White Men

21/11/11 - Lo sconvolgente dramma degli albini africani nell'intenso documentario di Alessandro Baltera e Matteo Tortone. In prima nazionale al Festival dei Popoli.

Dalla nostra inviata GIOVANNA BARRECA

Ascolta l’intervista di RADIOCINEMA ai registi del film:


  • Alessandro Baltera e Matteo Tortone
  • Diventare ricchi all’istante attraverso pozioni magiche che contengono parti del corpo umano, braccia e gambe di albini africani. Alla base di White Men di Alessandro Baltera e Matteo Tortone c’è la volontà di capire come sia possibile nel 2011 che sciocche credenze popolari siano la causa di una persecuzione ai danni degli albini africani. Chi nasce albino in Africa è infatti spesso emarginato, allontanato dalla società e spesso dalla famiglia. Oltre a questi soprusi chi è colpito da albinismo è ritenuto un portatore di sventure e rischia di essere ucciso a causa della credenza che attribuisce poteri enormi ad alcune parti del suo corpo. La Tanzania non è un luogo di analfabeti, anzi un paese in fase di forte evoluzione, e osservare come nella zona subsahariana con il più alto tasso di albini sia ancora presente e diffuso tale fenomeno (aggressioni in crescita e più di 60 omicidi in due anni sono i dati di quella che sta diventando una vera emergenza sociale dal 2007 tanto da balzare alle cronache internazionali) è alla base di un documentario straordinariamente coinvolgente nel suo racconto asciutto di quattro esistenze ai margini. I torinesi Alessandro Baltera, Matteo Tortone hanno scelto il Festival dei Popoli per presentare un film prodotto con grandissima carenza di risorse (alla fine è arrivato l’aiuto della Piemonte Film commission) e ancora privo di una distribuzione italiana anche se dalla prima visione è stato chiaro a selezionatori, e da oggi anche al pubblico, il suo grande valore cinematografico.

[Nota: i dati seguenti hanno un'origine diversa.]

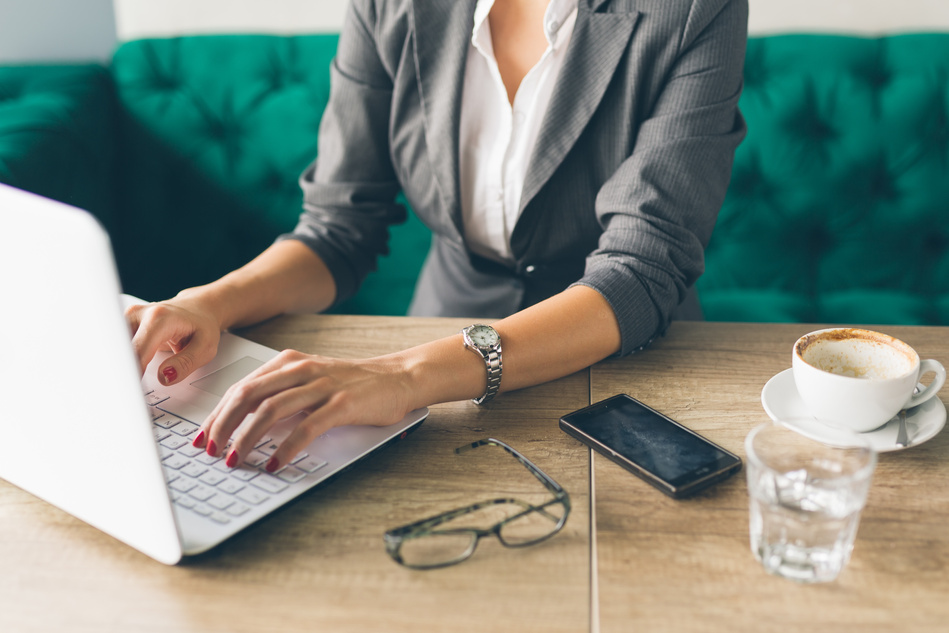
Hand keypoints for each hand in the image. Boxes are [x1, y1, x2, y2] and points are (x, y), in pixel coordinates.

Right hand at [126, 295, 221, 385]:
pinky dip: (121, 361)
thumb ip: (184, 364)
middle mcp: (139, 314)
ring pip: (114, 348)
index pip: (136, 352)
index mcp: (159, 318)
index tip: (132, 391)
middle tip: (128, 392)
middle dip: (121, 372)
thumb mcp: (205, 347)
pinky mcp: (123, 324)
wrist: (198, 309)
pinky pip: (117, 346)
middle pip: (119, 349)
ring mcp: (128, 317)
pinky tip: (128, 372)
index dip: (131, 374)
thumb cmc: (202, 326)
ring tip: (127, 385)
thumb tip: (164, 376)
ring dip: (120, 367)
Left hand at [192, 349, 414, 471]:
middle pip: (248, 396)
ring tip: (235, 460)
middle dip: (223, 426)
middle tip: (211, 451)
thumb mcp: (311, 380)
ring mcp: (322, 386)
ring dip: (247, 438)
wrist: (399, 377)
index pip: (241, 387)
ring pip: (270, 410)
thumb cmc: (354, 384)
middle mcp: (301, 370)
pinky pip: (306, 428)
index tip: (202, 438)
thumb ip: (281, 393)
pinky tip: (275, 463)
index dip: (216, 414)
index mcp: (289, 363)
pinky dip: (286, 448)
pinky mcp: (342, 404)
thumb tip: (242, 424)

    Prima di tutto c’è l’aspetto del racconto dei vivi, delle vite di Alfred, Samson, Maneno, Dixon, detto Mr. White, che lottano perché ogni giorno valga la pena di essere vissuto: tra l’operaio che si fa accompagnare al lavoro dall’amorevole moglie per paura di non poter tornare a casa, al ragazzo che attraverso il rap vuole far conoscere la sua condizione; importante è uscire dal retaggio culturale, dall’idea di essere un corpo spesso malato – gli occhi e la pelle delicata mal tollerano il clima e il sole africano – ma con un gran valore per chi crede in alcune leggende popolari. Adulti e bambini sono prigionieri nella propria città e nella loro stessa fisicità. Soprattutto i piccoli sono tra le prime vittime di aggressioni e rapimenti commessi per un misero guadagno in un luogo dove una vita può valere meno di una cassa di birra (chi poi guadagnerà migliaia di dollari è il mandante, non l’esecutore materiale). A colpire non è solo la tragicità della sorte di questi albini ma anche l’aspetto estetico del racconto filmico. L’uso del bianco e nero, quasi sporco con immagini volutamente poco nitide. I formati diversi – dal telefonino per le scene in ospedale, dove sono vietate le telecamere, alle macchine da presa in HD – e la totale assenza di una colonna sonora, di suoni extradiegetici che minino l’autenticità delle situazioni sono un valore aggiunto al film, così come la scelta di far progredire la narrazione attraverso continue false soggettive dei protagonisti che, grazie ad un intelligente uso del mezzo, diventano fondamentali per guidare lo spettatore. Da rimarcare poi la totale mancanza di giudizio presente nel documentario che Baltera e Tortona hanno montato in Italia, lavorando per sottrazione, per lasciare al pubblico la possibilità di “vedere” davvero la quotidianità-oppressione di quattro esseri umani della nostra epoca calati nell’orrore.